Notice that Jesus said, “You ARE the light of the world”. This is very important because it is an indicative statement. He is not saying, like many evangelists do, that you should be the light of the world and that you must work hard to become it. Jesus says you are the light of the world, which means you are redeemed, that you have a new nature.

Paul pointed this out too when he said, “For by grace you have been saved through faith, and that not of yourselves; it is the gift of God, not of works, lest anyone should boast. For we are His workmanship, created in Christ Jesus for good works, which God prepared beforehand that we should walk in them.” Once again we see that good actions do attain anything but redemption gives validation to our good actions. As Zacharias says so well, “Jesus did not come to make bad people good but to make dead people alive.”

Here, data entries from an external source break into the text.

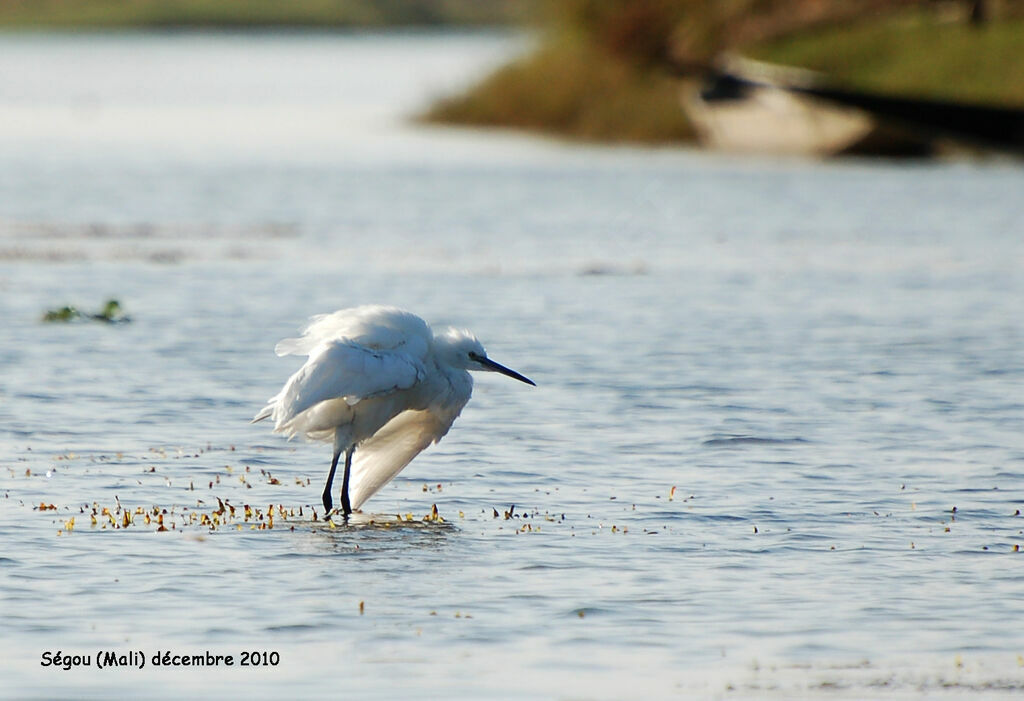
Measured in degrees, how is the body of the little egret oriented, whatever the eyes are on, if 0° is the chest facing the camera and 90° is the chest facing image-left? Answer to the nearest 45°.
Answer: approximately 270°

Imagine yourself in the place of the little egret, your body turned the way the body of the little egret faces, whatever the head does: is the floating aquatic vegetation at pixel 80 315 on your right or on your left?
on your left
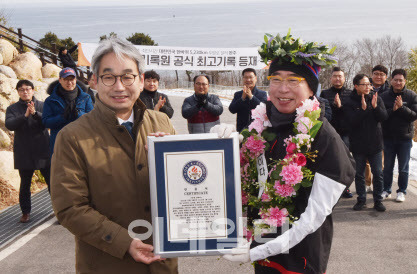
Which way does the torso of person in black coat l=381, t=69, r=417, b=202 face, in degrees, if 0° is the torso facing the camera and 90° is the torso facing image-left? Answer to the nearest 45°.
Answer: approximately 0°

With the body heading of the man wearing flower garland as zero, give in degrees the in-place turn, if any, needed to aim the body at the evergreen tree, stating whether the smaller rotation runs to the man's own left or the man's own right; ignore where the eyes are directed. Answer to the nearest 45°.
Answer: approximately 135° to the man's own right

So what is morality to a Christian? I was at this point as I kept asking myself, “Why am I being obedient?” It is a valid question. If my salvation is not based on what I do, but on what I have become then what role does obedience have? If I’m made holy as the Bible says then why do I still mess up?

These are questions that I still struggle with. One thing that has really helped me to start to make sense of these longings is to realize the purpose of obedience, thankfully, is not about attaining anything; it is to honor and glorify the one who did redeem me. This is why we are light so that we may glorify our Father.

My obedience is also a very important part of my relationship with God – the Creator/creature, Father/son relationship. My obedience is in direct correlation with my closeness to God. The Bible is very clear that God never leaves you nor forsakes you. You push yourself away from Him. This is what happened in Eden. As we read Paul’s words from Ephesians, he makes a wonderful statement about how we were created in Christ Jesus (made new through redemption) for good works. We are made new so that we can once again glorify and honor our Creator. We do good because of who we are not because of what we want to become. This is obedience: submission to the nature God has given us.

3 comments:

Grace said...

nicely defined. when i talked with Lee about good works that is how i laid it out to her, it is who we are that makes our good works not who we are trying to be; it is a direct connection of what we are that yields or actions... i think i am going to show her this is you don't mind.

Grace said...

thanks love. does the book use a lot of terminalogy taht she might not understand?

Jon said...

I have come to view this whole subject much like you wrapped up your post. It's not that obedience breeds any more redemption in the eyes of God. You are either redeemed through salvation or you're not.

You know how it hurts even more when a parent says how they are disappointed in you when you did something "wrong"? The same context I give to Christ and us. He will never stop loving us, or strip us of His redemption. It's our lack of obedience that disappoints. That is simply why you should live in obedience, it's relational not conditional.

Good post. The day I finally realized that God loved me where I am and I don't have to climb the blocks to get to a certain level to be viewed as worthy of redemption was a life changing experience.